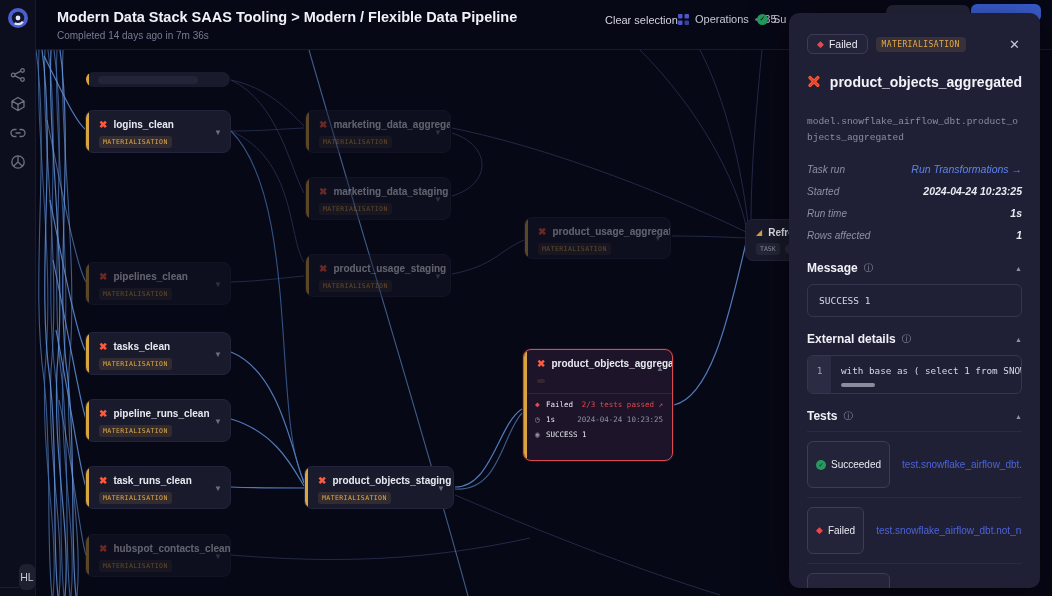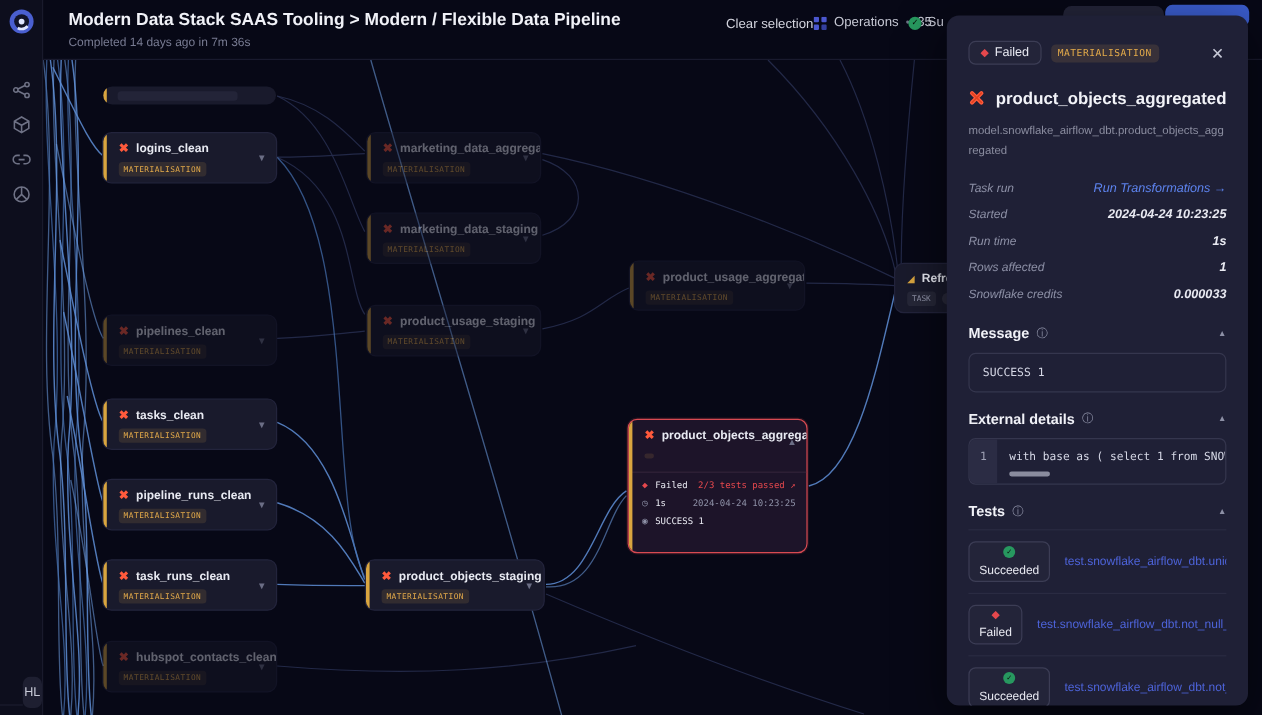--- a/index.html
+++ b/index.html
@@ -116,7 +116,7 @@
   .close-x { margin-left:auto; color:#c6c8d6; font-size:13px; cursor:pointer; padding:2px; }
   .title-row { display:flex; align-items:center; gap:9px; margin-top:17px; }
   .panel-title { font-size:14px; font-weight:700; color:#f2f3f8; }
-  .model-path { margin-top:10px; font-family:Liberation Sans, sans-serif; font-size:9.5px; line-height:1.7; color:#8b8da0; word-break:break-all; }
+  .model-path { margin-top:22px; font-family:Liberation Mono, monospace; font-size:9.5px; line-height:1.7; color:#8b8da0; word-break:break-all; }
   .meta-list { margin-top:12px; }
   .meta-row { display:flex; align-items:center; height:22px;font-style:italic; }
   .meta-label { font-size:10px; color:#8d90a6; }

━━━━━━━━━━

* [WHAT IS NEEDED]: Look through the data above for the word "align". Report each line where it occurs.

* [RESPONSE AREA]:
   .title-row { display:flex; align-items:center; gap:9px; margin-top:17px; }
   .meta-row { display:flex; align-items:center; height:22px;font-style:italic; }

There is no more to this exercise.